Collect each line below that contains the string "REMOVE", and copy every one of those lines in full.

Stored items
- - - - -

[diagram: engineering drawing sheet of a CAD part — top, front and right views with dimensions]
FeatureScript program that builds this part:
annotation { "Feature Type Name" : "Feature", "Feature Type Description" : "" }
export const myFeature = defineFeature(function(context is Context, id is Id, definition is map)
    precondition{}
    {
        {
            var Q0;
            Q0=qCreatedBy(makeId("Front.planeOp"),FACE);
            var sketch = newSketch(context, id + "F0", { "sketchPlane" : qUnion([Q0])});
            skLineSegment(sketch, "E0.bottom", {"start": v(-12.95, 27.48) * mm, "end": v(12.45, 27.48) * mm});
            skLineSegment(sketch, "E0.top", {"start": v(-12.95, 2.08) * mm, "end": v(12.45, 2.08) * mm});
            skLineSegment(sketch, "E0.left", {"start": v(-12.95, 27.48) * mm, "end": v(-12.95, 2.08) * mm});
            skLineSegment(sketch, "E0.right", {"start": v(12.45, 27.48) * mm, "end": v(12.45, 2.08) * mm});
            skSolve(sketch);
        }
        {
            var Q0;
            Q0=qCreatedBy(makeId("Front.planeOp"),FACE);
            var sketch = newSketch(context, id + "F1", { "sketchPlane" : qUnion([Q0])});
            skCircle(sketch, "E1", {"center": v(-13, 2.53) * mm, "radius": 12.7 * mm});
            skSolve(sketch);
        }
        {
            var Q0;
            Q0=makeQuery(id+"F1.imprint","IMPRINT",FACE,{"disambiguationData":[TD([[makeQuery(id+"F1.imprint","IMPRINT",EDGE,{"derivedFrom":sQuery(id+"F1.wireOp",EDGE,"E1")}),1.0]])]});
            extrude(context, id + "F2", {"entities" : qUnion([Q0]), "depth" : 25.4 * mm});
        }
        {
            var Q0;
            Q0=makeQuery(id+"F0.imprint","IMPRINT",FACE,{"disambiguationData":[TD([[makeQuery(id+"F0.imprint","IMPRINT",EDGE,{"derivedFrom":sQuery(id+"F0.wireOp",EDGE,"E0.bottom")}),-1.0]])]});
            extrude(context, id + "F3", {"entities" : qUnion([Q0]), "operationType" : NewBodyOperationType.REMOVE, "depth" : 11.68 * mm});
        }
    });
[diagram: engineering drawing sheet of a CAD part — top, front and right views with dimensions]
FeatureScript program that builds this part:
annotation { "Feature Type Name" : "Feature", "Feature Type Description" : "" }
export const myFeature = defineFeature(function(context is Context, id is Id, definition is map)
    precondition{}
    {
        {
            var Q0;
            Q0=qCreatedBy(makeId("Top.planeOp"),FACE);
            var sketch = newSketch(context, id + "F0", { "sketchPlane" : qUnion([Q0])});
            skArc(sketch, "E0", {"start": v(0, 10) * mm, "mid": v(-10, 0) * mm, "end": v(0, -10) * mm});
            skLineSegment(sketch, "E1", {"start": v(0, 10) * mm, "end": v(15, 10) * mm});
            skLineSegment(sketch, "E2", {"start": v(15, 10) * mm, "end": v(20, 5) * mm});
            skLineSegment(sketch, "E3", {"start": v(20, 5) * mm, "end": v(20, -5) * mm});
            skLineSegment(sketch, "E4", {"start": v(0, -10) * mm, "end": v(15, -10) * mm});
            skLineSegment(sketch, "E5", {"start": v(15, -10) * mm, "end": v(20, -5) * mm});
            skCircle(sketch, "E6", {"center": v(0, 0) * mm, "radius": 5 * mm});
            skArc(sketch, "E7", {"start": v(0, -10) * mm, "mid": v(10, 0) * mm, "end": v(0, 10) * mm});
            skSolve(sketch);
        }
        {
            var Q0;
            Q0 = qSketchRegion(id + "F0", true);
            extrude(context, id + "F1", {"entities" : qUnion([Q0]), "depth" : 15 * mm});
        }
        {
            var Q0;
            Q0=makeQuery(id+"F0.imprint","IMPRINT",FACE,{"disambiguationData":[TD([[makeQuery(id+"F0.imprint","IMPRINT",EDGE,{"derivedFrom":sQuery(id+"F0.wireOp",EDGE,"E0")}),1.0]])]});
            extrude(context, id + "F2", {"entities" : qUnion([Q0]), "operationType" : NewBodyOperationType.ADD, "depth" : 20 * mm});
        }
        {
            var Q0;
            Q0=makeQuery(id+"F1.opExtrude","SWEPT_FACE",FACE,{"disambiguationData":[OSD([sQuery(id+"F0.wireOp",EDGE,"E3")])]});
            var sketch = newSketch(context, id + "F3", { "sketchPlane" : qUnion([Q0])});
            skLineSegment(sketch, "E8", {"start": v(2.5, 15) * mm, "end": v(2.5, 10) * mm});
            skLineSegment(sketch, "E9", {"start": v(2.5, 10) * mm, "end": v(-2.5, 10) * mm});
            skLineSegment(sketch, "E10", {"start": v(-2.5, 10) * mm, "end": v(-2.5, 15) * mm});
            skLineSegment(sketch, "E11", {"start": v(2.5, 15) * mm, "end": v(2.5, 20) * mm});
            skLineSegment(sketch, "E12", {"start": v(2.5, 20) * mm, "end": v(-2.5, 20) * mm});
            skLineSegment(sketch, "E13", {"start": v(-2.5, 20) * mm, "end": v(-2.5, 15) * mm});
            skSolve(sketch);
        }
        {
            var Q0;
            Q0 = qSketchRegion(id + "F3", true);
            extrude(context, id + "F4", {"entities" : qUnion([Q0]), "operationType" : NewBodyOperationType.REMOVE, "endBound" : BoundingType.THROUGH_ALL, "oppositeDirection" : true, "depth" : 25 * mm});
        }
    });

- - - - -

§ Completed task
            extrude(context, id + "F3", {"entities" : qUnion([Q0]), "operationType" : NewBodyOperationType.REMOVE, "depth" : 11.68 * mm});
            extrude(context, id + "F4", {"entities" : qUnion([Q0]), "operationType" : NewBodyOperationType.REMOVE, "endBound" : BoundingType.THROUGH_ALL, "oppositeDirection" : true, "depth" : 25 * mm});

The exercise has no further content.